_Required action_. Begin at the line below that has "list [418, 491, 1291, 1125]" and stop after the line that has "Page size: 2001x1125.". Please restate only those lines, word for word.

#####

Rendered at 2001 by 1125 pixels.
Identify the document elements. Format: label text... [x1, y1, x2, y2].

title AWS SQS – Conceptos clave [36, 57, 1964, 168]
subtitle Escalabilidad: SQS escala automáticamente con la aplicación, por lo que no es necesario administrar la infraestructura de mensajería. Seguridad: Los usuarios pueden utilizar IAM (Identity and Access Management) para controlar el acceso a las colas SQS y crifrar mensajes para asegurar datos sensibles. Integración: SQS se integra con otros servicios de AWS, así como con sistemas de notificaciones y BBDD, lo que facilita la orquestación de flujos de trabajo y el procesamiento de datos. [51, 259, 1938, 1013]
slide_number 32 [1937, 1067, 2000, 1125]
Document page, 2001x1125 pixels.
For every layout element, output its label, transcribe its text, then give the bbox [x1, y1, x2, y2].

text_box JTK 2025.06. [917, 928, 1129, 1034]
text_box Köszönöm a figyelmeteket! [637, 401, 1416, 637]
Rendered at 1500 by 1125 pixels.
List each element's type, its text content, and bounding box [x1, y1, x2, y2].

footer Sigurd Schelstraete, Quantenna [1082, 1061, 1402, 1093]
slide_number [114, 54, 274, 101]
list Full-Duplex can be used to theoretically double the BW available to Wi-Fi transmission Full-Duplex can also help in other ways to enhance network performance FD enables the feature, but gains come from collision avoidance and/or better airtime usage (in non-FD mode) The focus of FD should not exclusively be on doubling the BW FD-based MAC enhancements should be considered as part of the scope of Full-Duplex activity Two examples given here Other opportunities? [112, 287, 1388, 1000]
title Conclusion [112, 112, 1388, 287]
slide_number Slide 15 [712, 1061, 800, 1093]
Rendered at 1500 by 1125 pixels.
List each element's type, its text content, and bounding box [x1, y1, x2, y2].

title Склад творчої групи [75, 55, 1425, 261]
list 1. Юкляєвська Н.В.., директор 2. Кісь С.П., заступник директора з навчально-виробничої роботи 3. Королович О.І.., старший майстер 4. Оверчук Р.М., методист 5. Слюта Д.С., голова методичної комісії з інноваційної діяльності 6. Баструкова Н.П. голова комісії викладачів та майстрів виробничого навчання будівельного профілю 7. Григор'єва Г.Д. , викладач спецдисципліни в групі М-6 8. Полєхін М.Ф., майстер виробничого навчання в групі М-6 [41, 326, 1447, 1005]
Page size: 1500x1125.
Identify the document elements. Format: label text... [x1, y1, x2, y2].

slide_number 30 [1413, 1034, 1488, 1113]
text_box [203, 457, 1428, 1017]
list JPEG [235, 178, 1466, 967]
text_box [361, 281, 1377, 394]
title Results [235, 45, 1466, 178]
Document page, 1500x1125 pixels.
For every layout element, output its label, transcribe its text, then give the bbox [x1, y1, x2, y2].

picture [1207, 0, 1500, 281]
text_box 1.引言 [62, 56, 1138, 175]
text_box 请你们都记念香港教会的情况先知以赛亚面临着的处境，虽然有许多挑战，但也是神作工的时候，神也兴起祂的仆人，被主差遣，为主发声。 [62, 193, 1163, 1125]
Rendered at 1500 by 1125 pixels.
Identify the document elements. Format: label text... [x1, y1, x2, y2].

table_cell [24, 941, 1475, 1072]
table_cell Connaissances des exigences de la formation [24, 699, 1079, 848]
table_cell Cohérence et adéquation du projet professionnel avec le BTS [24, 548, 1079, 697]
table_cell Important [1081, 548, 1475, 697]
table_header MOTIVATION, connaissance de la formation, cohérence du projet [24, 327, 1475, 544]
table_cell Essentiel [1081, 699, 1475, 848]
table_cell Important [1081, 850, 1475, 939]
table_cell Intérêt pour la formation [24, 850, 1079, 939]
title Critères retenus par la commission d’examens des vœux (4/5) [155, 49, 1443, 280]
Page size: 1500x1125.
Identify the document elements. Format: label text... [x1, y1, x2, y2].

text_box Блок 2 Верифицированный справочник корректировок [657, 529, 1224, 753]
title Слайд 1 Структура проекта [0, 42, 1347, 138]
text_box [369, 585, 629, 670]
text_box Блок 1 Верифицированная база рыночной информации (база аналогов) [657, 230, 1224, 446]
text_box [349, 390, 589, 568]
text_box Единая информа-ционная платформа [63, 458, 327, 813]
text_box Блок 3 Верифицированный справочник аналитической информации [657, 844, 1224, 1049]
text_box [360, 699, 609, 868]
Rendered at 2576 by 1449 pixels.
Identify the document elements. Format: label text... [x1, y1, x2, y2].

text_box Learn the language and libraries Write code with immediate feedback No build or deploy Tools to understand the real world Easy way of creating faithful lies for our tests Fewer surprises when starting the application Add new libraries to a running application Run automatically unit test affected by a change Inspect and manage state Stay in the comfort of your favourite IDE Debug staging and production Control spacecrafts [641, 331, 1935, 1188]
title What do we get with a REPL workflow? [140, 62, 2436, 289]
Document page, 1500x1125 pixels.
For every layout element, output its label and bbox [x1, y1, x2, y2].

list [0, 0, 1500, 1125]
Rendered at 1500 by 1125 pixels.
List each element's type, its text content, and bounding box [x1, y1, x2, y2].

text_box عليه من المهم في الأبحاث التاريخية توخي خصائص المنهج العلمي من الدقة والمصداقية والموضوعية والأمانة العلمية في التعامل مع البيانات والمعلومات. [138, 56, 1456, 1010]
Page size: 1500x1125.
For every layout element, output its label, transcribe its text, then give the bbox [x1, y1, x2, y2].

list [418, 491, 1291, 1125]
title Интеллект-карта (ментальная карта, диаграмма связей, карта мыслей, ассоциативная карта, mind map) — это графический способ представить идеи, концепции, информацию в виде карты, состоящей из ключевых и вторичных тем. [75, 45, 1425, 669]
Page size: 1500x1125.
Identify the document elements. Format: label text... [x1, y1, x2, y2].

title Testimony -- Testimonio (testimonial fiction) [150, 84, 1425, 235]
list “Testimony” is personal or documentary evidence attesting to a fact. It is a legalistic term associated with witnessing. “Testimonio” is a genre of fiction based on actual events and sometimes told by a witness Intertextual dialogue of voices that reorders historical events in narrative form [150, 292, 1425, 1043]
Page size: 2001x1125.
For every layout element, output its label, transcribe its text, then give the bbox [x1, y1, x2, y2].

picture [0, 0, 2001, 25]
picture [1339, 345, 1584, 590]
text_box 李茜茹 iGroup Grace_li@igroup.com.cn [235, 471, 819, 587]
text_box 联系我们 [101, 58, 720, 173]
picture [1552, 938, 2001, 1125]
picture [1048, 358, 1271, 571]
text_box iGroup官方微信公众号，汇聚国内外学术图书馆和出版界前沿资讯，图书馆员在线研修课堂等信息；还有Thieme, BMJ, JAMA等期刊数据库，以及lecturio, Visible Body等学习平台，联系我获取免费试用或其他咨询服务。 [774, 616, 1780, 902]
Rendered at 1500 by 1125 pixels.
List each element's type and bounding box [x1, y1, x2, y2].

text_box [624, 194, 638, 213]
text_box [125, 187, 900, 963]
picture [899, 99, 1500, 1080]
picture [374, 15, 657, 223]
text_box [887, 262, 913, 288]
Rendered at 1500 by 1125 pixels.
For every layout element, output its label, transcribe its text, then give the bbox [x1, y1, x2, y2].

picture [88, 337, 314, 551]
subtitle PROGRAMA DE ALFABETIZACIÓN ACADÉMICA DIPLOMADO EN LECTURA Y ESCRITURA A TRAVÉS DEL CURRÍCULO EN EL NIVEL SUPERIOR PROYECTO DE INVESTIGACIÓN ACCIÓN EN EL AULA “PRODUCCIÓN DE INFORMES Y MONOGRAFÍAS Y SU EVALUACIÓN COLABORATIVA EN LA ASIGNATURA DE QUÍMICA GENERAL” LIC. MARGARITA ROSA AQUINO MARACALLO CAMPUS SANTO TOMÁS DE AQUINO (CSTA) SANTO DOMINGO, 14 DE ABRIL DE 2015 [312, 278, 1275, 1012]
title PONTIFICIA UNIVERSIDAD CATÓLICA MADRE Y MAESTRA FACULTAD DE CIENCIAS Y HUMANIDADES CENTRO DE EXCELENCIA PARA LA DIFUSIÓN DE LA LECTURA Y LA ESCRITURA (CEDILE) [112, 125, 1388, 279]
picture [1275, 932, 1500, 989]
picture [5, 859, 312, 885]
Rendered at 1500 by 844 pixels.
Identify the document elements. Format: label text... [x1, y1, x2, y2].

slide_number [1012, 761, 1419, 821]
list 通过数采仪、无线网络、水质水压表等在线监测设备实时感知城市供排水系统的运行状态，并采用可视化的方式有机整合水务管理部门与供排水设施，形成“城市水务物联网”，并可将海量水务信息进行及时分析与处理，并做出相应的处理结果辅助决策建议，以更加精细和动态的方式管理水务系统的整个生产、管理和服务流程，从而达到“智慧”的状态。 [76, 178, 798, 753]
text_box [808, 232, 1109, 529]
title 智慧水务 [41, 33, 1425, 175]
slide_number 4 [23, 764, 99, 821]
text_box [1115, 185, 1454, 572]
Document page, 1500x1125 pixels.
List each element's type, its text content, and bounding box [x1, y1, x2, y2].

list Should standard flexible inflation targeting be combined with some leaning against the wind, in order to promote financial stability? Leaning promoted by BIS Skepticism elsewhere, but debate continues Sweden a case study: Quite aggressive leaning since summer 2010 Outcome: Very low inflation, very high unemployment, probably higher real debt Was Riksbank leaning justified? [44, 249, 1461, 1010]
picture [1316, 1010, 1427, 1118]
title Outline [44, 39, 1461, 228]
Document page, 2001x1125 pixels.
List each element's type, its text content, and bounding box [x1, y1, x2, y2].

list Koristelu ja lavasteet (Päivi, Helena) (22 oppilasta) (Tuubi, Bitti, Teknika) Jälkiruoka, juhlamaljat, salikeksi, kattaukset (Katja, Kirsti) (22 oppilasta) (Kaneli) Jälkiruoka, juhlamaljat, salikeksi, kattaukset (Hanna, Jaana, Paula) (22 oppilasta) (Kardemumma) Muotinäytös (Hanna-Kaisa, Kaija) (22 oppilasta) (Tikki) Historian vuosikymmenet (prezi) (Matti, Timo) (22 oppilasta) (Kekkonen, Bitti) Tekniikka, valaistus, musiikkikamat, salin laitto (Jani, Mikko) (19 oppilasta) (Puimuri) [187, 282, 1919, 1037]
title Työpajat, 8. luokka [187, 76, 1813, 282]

#####

_Solution to the exercise_.
list [418, 491, 1291, 1125]
title Интеллект-карта (ментальная карта, диаграмма связей, карта мыслей, ассоциативная карта, mind map) — это графический способ представить идеи, концепции, информацию в виде карты, состоящей из ключевых и вторичных тем. [75, 45, 1425, 669]
Page size: 1500x1125.
Identify the document elements. Format: label text... [x1, y1, x2, y2].

title Testimony -- Testimonio (testimonial fiction) [150, 84, 1425, 235]
list “Testimony” is personal or documentary evidence attesting to a fact. It is a legalistic term associated with witnessing. “Testimonio” is a genre of fiction based on actual events and sometimes told by a witness Intertextual dialogue of voices that reorders historical events in narrative form [150, 292, 1425, 1043]
Page size: 2001x1125.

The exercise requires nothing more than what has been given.